The Peculiar State Of CPU Security Mitigation Performance On Intel Tiger Lake

Written by Michael Larabel in Software on 27 November 2020 at 01:49 PM EST. Page 1 of 6. 38 Comments.

One area not talked about much for Intel's latest Tiger Lake processors are hardened CPU security mitigations against the various speculative execution vulnerabilities to date. What's peculiar about Tiger Lake though is now if disabling the configurable mitigations it can actually result in worse performance than the default mitigated state. At least that's what we are seeing so far with the Core i7 1165G7 on Ubuntu 20.10 Linux is the opposite of what we have been seeing on prior generations of hardware.

For CPU security mitigation differences with Tiger Lake these very latest Intel processors are not affected by the iTLB Multihit "No eXcuses" vulnerability made public in November 2019 but known to Intel since at least 2018. Mitigations were required through Ice Lake with the KVM hypervisor to mark huge pages in the extended page tables as non-executable but no longer relevant for Tiger Lake.

The Spectre V4 mitigation of speculative store bypass disable via prctl and SECCOMP remains in place with Tiger Lake. Also still present for Spectre V1 is the mitigation of usercopy/swapgs barriers and __user pointer sanitization. For Spectre V2, like Ice Lake, there is enhanced IBRS IBPB and conditional RSB filling. Tiger Lake is "not affected" by L1TF, MDS, Meltdown, SRBDS, and TAA vulnerabilities.

That is the default state of Tiger Lake on Linux at the moment as reported from an Intel Core i7 1165G7 running Ubuntu 20.10 with the Linux 5.8 kernel. But as with any relevant processor, the mitigations can be disabled with the "mitigations=off" kernel option to outright disable the security mitigations at boot time.

But it's with that mitigation disabling is where the situation is now odd on Tiger Lake: for reasons yet to be explained, disabling the mitigations actually hurts the performance in many areas rather than enhances it in going to the pre-mitigation performance levels... I.e. with Tiger Lake leaving mitigations active is now the fastest.

Benchmark Result

It's unclear at the moment if something is going awry with the Intel microcode or Linux kernel or what architectural change was made where disabling the still relevant mitigations with "mitigations=0ff" hurts the performance rather than trying to recover lost performance. On four Dell XPS notebooks spanning Kaby Lake Refresh, Whiskey Lake, Ice Lake, and Tiger Lake I ran some benchmarks following clean installs of Ubuntu 20.10 on each system to show the difference.

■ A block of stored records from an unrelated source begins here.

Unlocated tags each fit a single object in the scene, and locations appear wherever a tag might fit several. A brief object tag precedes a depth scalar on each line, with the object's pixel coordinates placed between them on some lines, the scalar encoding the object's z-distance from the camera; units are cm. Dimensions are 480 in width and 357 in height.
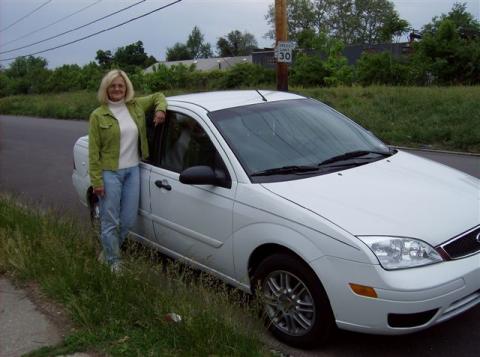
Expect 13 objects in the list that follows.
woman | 475
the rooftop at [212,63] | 7290
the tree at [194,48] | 11094
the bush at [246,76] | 3606
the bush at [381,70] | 2697
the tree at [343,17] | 8012
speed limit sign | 1648
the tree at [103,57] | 7181
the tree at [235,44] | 10388
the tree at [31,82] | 5494
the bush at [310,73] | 3250
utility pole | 1654
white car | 325
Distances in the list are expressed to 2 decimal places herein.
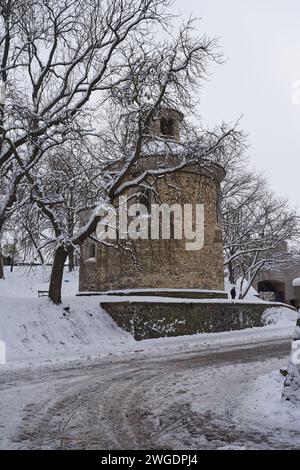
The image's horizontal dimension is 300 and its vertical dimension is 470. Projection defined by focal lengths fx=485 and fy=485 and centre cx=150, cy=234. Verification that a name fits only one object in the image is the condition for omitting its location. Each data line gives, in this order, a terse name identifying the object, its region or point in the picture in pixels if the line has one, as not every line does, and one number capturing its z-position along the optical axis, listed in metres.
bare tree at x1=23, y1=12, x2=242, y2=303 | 16.48
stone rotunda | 23.92
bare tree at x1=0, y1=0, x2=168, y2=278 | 16.12
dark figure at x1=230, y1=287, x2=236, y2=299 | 33.63
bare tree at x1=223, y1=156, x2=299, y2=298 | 34.75
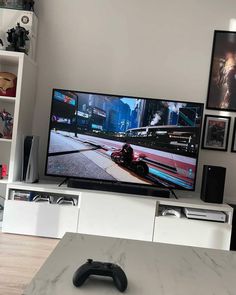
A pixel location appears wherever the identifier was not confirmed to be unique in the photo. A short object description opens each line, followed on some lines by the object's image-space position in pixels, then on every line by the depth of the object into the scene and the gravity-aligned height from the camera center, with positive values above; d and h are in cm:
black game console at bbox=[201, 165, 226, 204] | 200 -33
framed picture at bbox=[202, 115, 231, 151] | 221 +12
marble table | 53 -34
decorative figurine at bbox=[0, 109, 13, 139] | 216 +2
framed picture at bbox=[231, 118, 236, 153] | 221 +2
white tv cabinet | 191 -70
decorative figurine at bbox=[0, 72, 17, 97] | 207 +36
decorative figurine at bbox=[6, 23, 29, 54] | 207 +78
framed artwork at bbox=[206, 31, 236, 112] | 221 +69
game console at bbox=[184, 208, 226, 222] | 192 -58
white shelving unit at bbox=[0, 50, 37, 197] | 202 +19
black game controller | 52 -32
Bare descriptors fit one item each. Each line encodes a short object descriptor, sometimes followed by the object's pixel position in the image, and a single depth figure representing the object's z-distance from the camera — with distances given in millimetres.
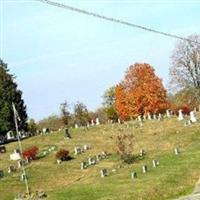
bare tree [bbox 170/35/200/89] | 82438
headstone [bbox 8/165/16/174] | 44775
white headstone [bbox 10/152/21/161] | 49994
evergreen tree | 74375
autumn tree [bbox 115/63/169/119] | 84250
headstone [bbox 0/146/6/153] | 55469
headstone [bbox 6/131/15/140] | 75500
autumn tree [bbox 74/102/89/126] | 91838
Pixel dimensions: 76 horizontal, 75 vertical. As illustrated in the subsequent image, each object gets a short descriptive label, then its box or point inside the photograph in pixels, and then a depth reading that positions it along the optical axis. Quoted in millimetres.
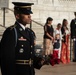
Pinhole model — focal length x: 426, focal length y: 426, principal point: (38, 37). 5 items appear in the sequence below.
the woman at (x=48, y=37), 15469
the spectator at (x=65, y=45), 16203
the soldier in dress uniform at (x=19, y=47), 5430
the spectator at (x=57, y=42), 15884
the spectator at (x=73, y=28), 16156
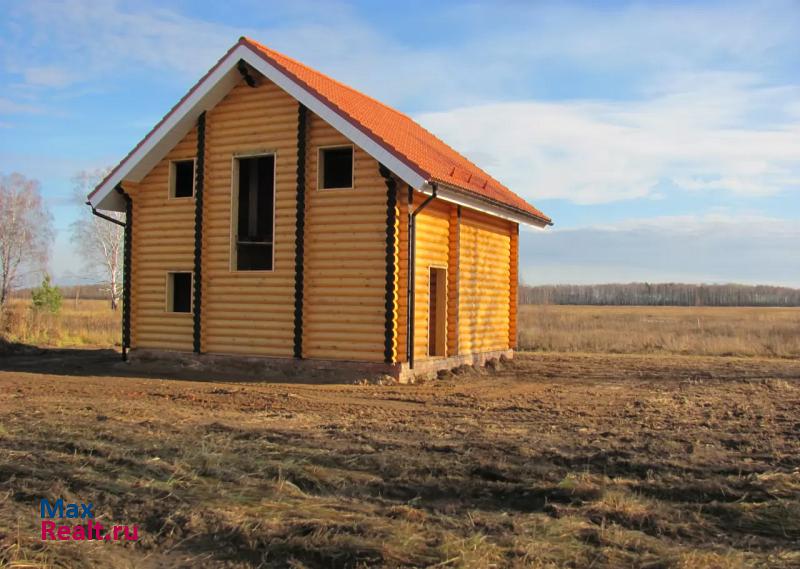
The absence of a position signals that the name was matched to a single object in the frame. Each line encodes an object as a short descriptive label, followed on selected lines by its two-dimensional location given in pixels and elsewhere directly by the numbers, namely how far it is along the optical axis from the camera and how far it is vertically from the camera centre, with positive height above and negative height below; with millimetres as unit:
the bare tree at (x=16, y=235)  44156 +4338
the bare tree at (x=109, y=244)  45625 +4009
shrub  25969 +346
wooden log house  13383 +1567
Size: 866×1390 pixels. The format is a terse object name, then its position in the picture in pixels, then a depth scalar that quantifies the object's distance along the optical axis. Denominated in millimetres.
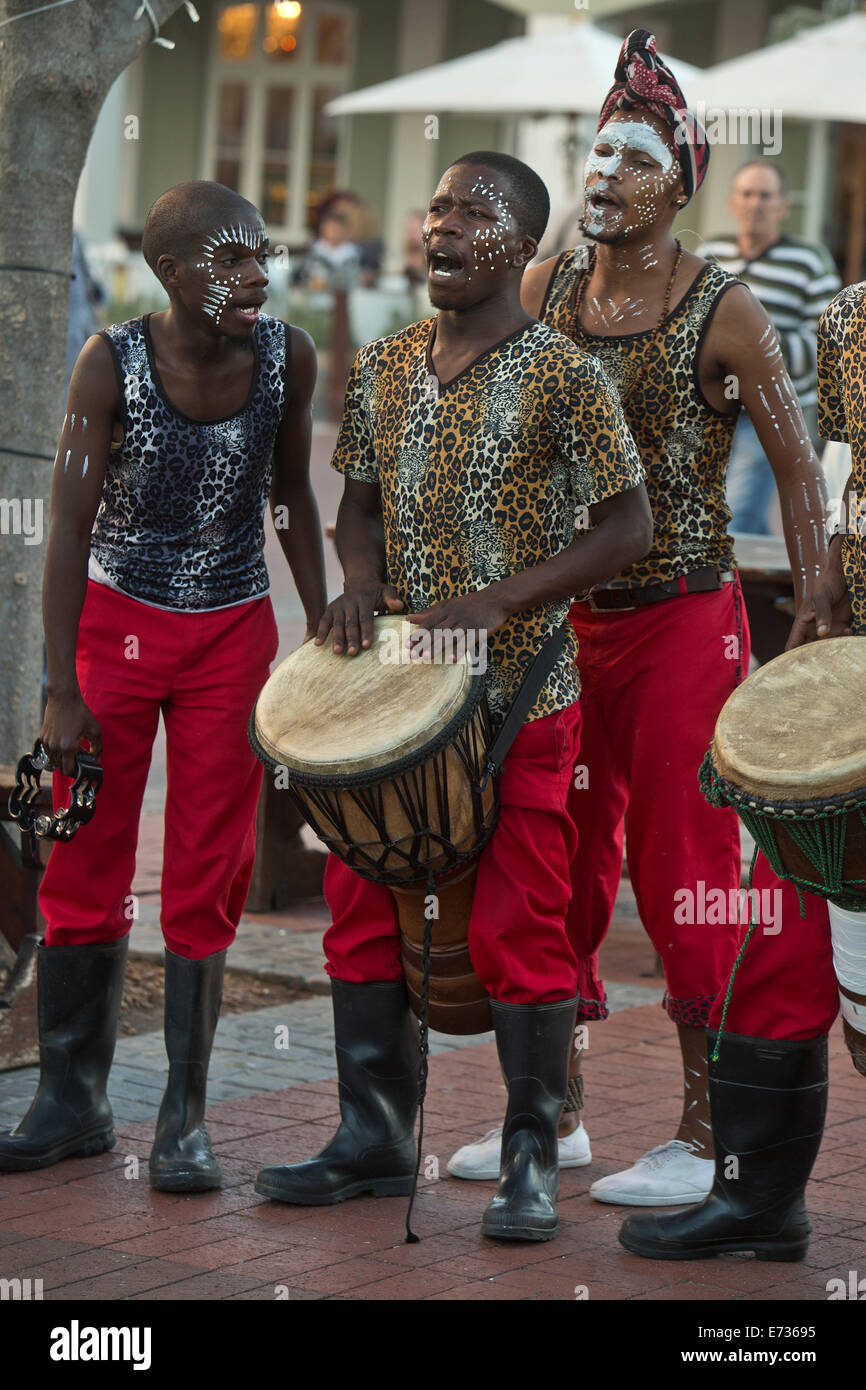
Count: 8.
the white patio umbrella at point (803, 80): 27141
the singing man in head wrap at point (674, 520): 8445
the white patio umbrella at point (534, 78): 29750
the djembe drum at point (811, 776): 6934
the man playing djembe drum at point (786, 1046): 7676
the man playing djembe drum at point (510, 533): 7891
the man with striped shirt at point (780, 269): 18172
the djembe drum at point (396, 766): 7613
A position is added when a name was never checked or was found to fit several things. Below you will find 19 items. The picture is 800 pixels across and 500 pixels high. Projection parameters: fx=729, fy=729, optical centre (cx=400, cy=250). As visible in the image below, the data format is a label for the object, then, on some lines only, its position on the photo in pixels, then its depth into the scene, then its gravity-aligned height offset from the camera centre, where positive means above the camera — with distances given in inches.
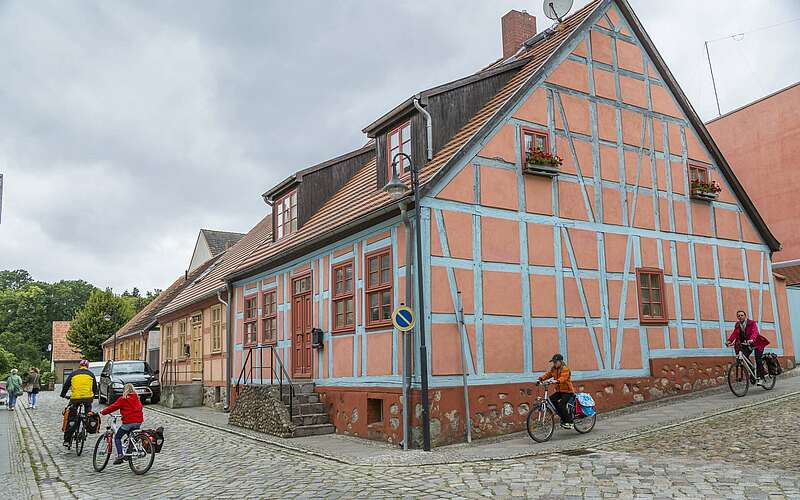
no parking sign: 519.5 +26.3
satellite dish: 748.6 +351.3
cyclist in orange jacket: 525.0 -25.1
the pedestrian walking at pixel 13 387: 1202.5 -40.2
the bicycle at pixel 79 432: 589.0 -56.5
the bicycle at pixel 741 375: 636.1 -23.0
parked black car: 1115.9 -29.6
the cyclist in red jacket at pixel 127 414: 481.1 -34.8
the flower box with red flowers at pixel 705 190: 744.3 +161.9
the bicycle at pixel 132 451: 478.3 -59.0
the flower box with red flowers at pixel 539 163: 617.6 +160.3
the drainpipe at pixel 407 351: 533.3 +3.1
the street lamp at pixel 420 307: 513.5 +35.2
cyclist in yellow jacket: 597.6 -24.0
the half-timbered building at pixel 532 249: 569.9 +94.1
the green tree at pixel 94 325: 2404.0 +120.6
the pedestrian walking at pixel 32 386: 1238.9 -39.4
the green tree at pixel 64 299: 3848.4 +336.4
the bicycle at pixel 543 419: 513.3 -47.4
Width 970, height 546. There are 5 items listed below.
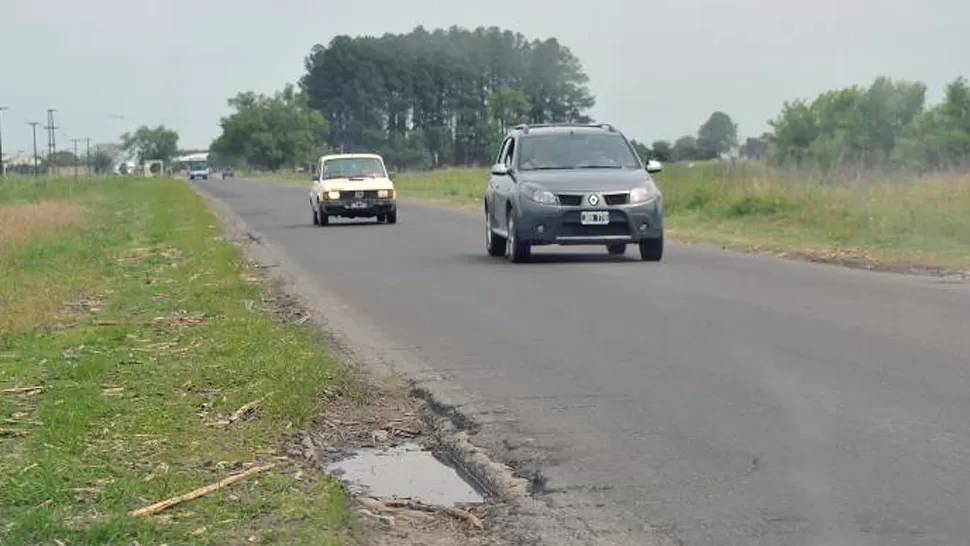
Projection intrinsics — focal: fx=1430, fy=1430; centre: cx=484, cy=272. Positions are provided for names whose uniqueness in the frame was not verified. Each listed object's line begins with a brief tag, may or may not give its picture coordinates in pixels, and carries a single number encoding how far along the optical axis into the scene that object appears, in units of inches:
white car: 1261.1
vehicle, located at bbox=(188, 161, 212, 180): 5595.5
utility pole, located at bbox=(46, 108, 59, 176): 5467.5
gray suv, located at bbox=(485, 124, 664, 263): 704.4
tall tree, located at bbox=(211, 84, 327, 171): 6560.0
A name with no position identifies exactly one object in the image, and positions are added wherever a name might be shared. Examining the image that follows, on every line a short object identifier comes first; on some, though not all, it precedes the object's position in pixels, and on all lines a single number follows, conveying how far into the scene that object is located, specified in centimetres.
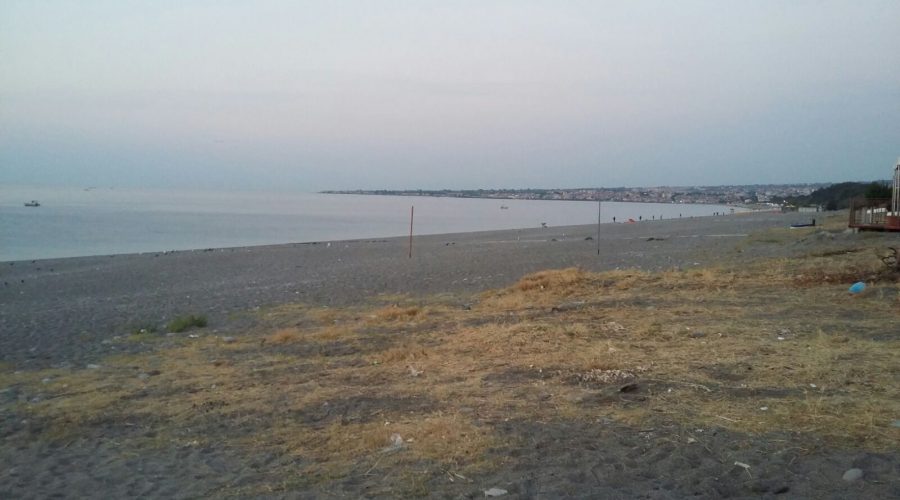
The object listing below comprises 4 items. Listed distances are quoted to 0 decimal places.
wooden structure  2055
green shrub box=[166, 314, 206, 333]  1235
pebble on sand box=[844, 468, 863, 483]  437
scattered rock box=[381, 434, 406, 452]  548
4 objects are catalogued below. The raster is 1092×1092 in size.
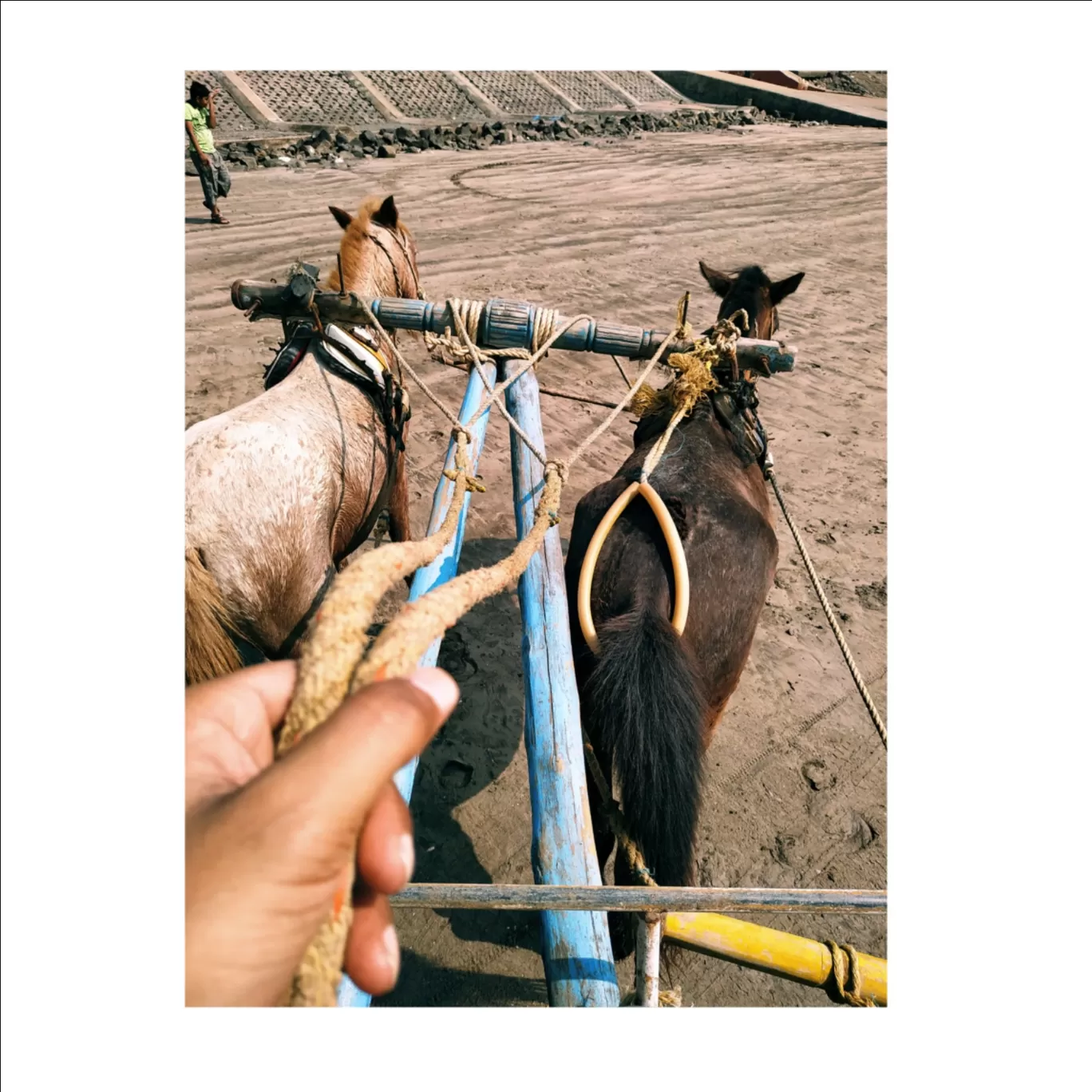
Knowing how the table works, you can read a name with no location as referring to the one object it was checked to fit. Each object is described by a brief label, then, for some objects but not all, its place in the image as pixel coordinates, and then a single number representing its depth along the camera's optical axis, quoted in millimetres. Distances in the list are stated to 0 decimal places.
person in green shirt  6684
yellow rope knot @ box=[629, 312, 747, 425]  2650
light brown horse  2111
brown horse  1772
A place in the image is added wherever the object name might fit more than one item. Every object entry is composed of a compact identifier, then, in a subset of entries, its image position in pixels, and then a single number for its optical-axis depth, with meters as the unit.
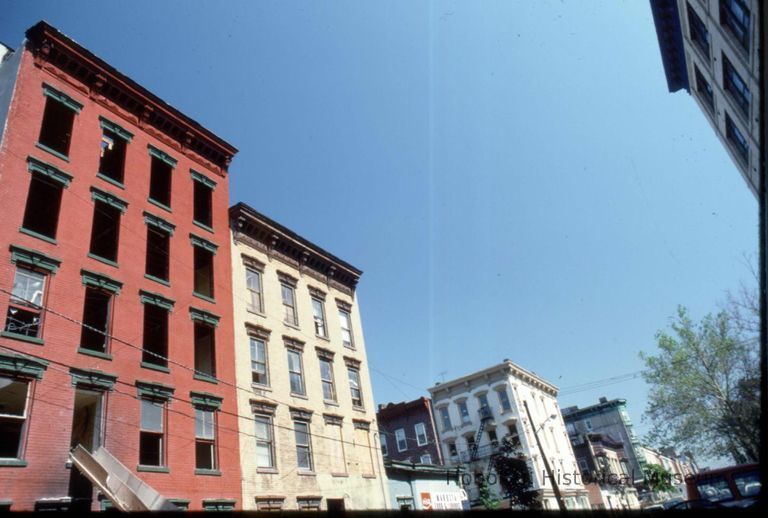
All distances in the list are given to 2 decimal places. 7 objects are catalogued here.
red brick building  15.20
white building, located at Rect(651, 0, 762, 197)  18.53
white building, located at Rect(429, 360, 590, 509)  51.10
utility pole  26.39
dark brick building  52.00
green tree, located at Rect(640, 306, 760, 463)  33.50
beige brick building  21.62
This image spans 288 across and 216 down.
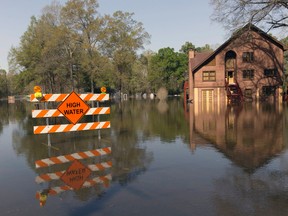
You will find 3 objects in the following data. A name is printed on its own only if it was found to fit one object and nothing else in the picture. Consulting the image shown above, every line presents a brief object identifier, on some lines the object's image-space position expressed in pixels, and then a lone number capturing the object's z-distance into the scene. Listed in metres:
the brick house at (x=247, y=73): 41.84
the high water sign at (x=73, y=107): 10.43
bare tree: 27.91
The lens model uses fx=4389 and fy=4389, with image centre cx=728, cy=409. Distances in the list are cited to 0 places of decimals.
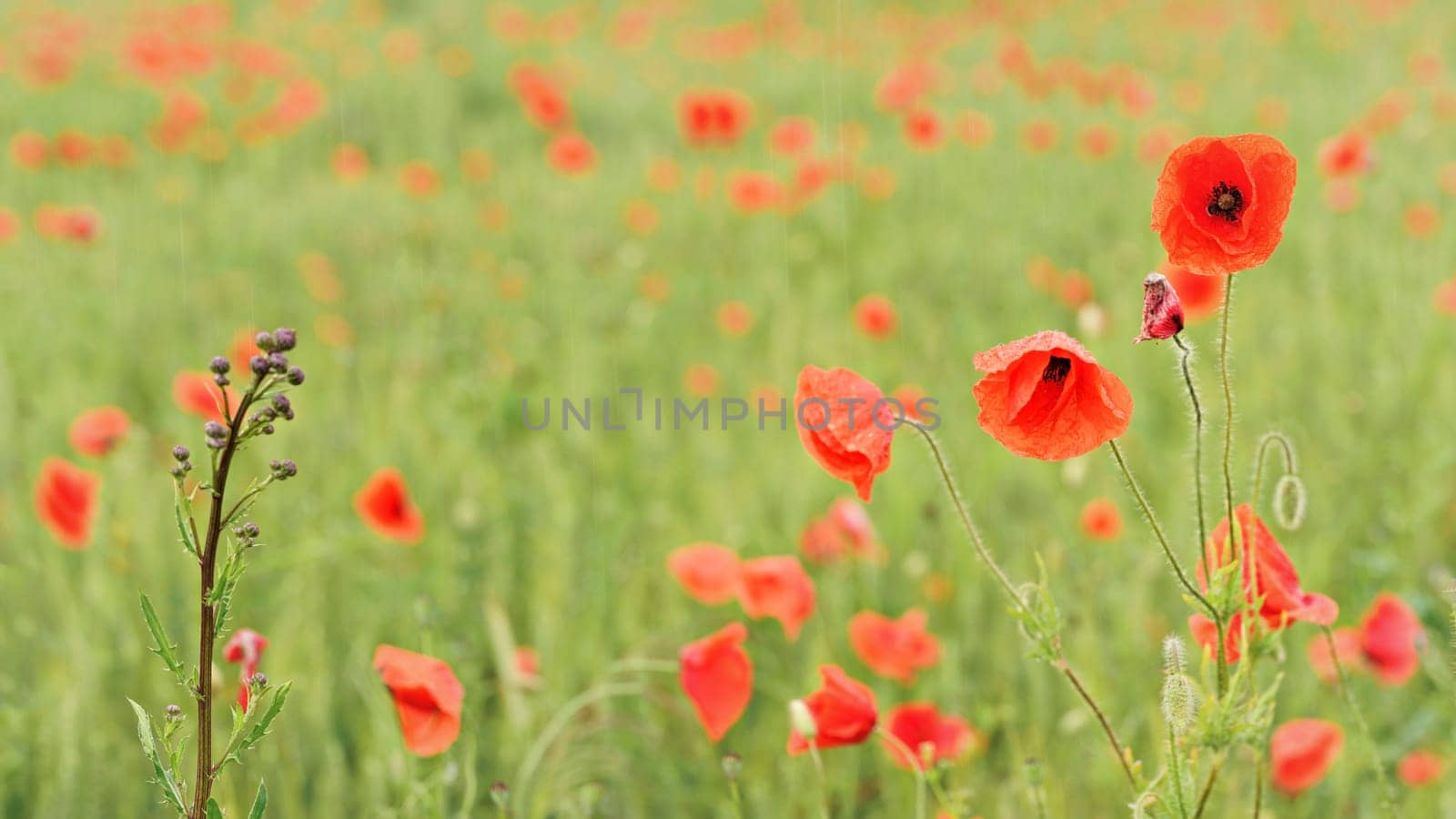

On each of these Dell XPS notebooks were clean installs of Ubuntu 20.10 with security / stable release updates of the time and on their default Linux 5.8 kernel. The out-of-the-box / default mitigation performance was tested on each notebook followed by re-testing the same laptop and software stack after booting with mitigations=off.

Benchmark Result

Here is the geometric mean of all the results before digging into the individual data points, but as you can see mitigations=off was of noticeably help to the older Kaby Lake R and Whiskey Lake processors, previous-generation Ice Lake was of some help but less given more hardware mitigations, and now with Tiger Lake the tables have turned where disabling the mitigations actually hurt the performance.